WHAT IS EXPECTED => Emit the data below verbatim, stripping out any pictures.

________________________________________

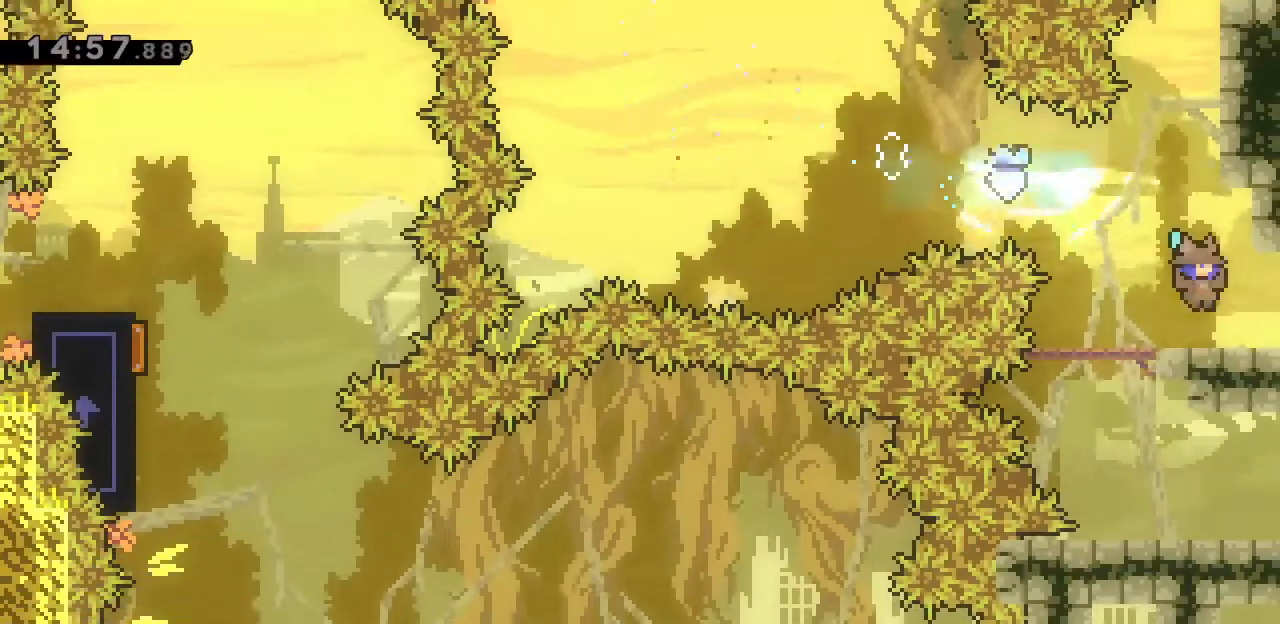
{"keys": ["d", "l"], "events": [[400, "l", "down"]]}
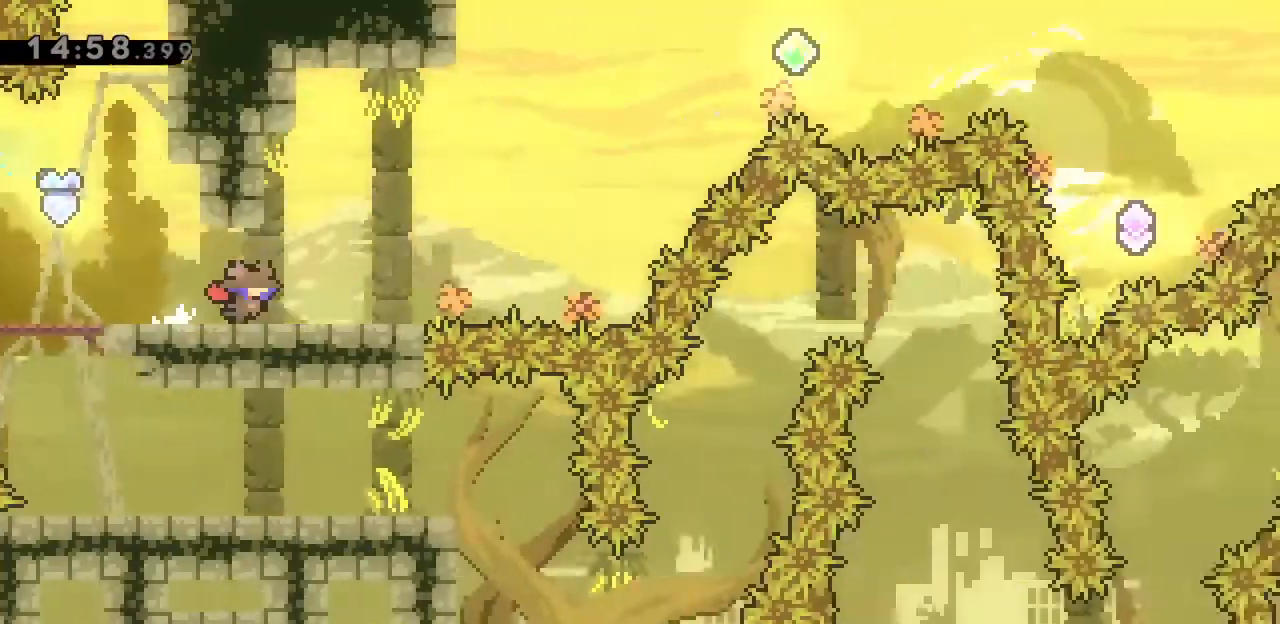
{"keys": ["d", "w"], "events": [[100, "l", "up"], [433, "w", "down"]]}
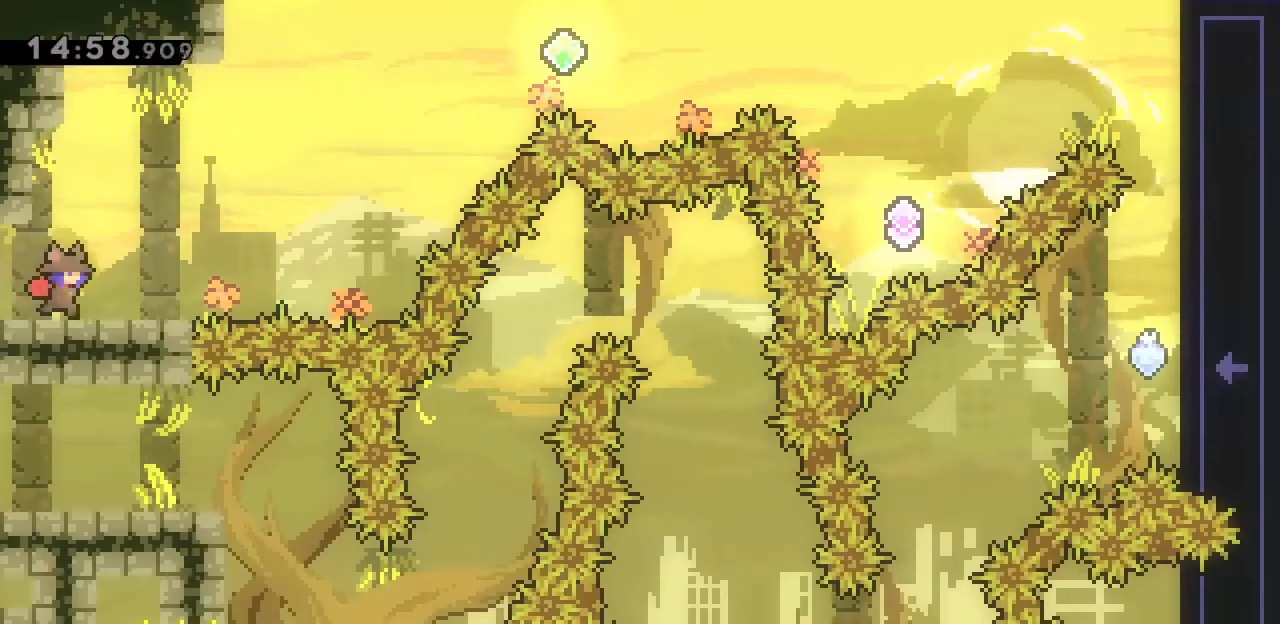
{"keys": ["d", "space", "w"], "events": [[367, "space", "down"]]}
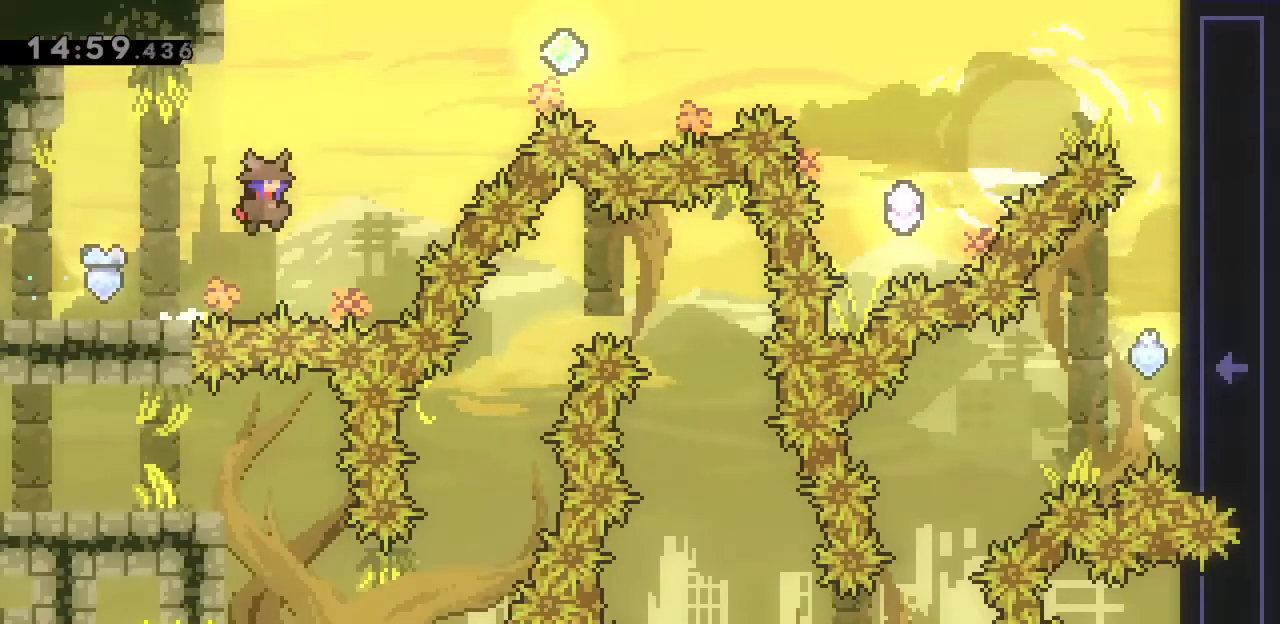
{"keys": ["d", "space", "w"], "events": [[267, "j", "down"], [467, "j", "up"]]}
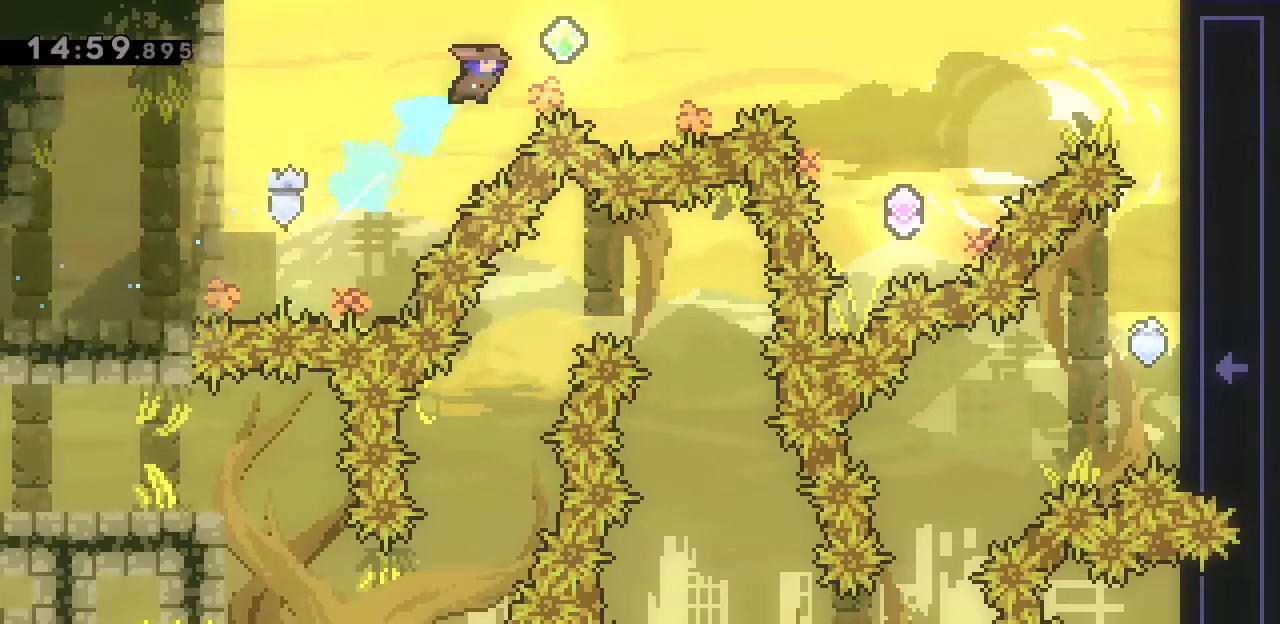
{"keys": ["d", "space", "w"], "events": [[267, "j", "down"], [367, "j", "up"]]}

________________________________________

TASK RESPONSE =>
{"keys": ["d", "l"], "events": [[400, "l", "down"]]}
{"keys": ["d", "w"], "events": [[100, "l", "up"], [433, "w", "down"]]}
{"keys": ["d", "space", "w"], "events": [[367, "space", "down"]]}
{"keys": ["d", "space", "w"], "events": [[267, "j", "down"], [467, "j", "up"]]}
{"keys": ["d", "space", "w"], "events": [[267, "j", "down"], [367, "j", "up"]]}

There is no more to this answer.